Jeff Bell, Chrysler vice president of marketing communications, predicted that in 10 years, the automaker will use Hollywood technology to create computer-generated people for its TV spots. This would allow the company's ad agency to change the scene or the appearance of the people in the ad with the push of a button.
"We will be able to change the ethnicity and gender of the participants in those commercials so that they are appropriate for the targeted channel in which we are broadcasting," Bell said. "There is no reason
to be limited by traditional film-
ing technology. You can, in fact, change the scene and the talent
with digitization," he said.
Bell's comments underscore the concern of many in the ad community that talent and production costs are rising as advertisers tighten their belts.
A three-year agreement signed last fall between the Association of National Advertising and the Screen Actors Guild/American Federation of Television and Radio Artists will mean 7 percent to 9 percent increases in talent costs for advertisers.
Advertisers, including automakers, pay about $700 million annually to union actors and actresses for session fees and residuals in a non-strike year, according to an attorney for the Association of National Advertising.
"The upfront fees that we pay to actors and actresses is not all that great, but the residuals can be very, very onerous," Bell said.
With broadcast TV, the first fee for on camera is $500. The union fees are based on the number of times the commercial is used. For example, for 13 times, the minimum on-camera fee is about triple the original fee.

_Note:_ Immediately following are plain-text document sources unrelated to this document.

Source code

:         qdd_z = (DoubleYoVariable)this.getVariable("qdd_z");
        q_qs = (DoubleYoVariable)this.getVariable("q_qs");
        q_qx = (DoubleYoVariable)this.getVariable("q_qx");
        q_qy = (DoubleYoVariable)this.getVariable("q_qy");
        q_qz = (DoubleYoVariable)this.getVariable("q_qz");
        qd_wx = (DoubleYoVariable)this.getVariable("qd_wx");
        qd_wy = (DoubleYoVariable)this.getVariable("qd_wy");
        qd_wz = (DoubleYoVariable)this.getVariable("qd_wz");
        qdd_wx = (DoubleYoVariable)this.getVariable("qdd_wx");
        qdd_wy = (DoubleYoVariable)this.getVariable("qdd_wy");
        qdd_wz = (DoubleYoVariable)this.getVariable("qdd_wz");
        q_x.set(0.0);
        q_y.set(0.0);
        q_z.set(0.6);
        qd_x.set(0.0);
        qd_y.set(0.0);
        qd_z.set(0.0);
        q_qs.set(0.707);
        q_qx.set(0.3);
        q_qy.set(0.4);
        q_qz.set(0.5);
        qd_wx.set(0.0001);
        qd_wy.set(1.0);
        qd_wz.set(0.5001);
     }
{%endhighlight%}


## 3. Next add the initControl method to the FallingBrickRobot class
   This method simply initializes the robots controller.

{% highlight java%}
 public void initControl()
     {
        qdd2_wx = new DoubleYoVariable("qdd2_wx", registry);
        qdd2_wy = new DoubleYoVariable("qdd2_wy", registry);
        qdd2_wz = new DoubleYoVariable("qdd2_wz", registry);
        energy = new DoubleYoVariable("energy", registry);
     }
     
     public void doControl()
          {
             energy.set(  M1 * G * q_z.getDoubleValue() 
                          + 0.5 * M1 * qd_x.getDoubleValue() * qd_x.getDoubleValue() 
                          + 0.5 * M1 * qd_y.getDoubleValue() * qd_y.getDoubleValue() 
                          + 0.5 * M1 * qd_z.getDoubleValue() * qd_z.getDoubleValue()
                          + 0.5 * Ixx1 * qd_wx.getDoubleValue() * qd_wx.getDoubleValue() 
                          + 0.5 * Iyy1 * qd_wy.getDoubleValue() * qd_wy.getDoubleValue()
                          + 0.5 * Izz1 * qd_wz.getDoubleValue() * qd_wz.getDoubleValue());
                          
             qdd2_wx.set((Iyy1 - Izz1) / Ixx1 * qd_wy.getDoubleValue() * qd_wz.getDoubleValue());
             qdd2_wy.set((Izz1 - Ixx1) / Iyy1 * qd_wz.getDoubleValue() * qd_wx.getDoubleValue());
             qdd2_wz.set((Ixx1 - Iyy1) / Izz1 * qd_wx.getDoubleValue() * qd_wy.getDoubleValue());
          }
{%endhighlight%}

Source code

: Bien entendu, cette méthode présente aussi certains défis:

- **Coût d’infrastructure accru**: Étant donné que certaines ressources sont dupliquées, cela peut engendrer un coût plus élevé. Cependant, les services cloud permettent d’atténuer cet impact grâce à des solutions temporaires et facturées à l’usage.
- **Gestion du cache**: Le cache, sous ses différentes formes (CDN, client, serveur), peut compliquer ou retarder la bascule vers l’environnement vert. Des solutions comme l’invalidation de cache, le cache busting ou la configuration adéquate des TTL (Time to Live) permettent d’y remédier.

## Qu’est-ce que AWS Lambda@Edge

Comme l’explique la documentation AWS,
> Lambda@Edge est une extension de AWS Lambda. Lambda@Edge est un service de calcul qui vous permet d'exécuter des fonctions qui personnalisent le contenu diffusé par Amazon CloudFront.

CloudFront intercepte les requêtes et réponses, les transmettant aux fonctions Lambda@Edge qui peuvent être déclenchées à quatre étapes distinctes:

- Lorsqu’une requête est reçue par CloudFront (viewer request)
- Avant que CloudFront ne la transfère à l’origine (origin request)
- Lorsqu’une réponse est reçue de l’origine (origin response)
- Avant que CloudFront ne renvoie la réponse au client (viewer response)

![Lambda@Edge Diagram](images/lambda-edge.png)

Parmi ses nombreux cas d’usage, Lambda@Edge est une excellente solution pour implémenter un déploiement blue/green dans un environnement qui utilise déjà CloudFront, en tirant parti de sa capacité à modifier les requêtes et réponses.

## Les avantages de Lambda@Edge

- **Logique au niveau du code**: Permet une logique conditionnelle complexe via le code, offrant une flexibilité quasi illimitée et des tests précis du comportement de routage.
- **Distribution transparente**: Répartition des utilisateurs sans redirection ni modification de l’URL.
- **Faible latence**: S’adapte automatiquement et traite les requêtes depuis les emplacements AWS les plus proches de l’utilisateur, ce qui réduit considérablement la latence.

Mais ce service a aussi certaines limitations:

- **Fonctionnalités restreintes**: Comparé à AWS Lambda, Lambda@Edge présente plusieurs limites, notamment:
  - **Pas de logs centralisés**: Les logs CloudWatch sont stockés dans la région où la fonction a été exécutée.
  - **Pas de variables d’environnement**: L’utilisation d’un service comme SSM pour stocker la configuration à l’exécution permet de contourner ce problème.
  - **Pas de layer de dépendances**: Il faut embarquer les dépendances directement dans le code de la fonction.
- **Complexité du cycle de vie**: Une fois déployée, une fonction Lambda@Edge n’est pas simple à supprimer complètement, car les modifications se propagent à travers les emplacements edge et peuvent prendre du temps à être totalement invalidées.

Bell said a good example of the type of technology the company is considering can be seen in the Columbia Pictures's film Final Fantasy, which used computer animation to create real-looking people.
He emphasized that the Chrysler group would never change the ethnicity or gender of a live actor with digitization. Bell said such a practice would be "immoral and illegal." He added that the Chrysler group is trying to use more diverse talent in its ads, and its minority agencies will continue to play an important role in its marketing efforts.
Not all agree digitalization will work in auto ads. Mike Belitsos, executive vice president and creative director for the Mazda North American Operations account at Doner in Southfield, Mich., and a 20-year veteran of the automotive creative community, said no technology can duplicate human reactions and emotions.
"For Mazda, our campaign is based on the emotion of motion," Belitsos said. "I can't imagine those characters being digitalized."
Belitsos said Doner already uses digital technology to change backgrounds, thus reducing production costs.
"In automotive advertising, the consumer is being asked to relate to a person. If you break that emotional connection, you might create more skepticism on the part of the viewer."
The Screen Actors Guild, the union representing 98,000 commercial performers, believes actors and actresses always will be needed.
"The technology used in Final Fantasy used actual actor's and actress's motions, which were put into the computer; it's called performance capture," explained Ilyanne Kichaven, a Guild spokesperson. "There will always be an interest in people seeing people as well as a need for voice-over work using professional actors and actresses."
Skepticism or not, Chrysler's Bell says the technology is coming.
"That's a big business model change, but we're talking 10 years from now," he said. "It will not happen tomorrow."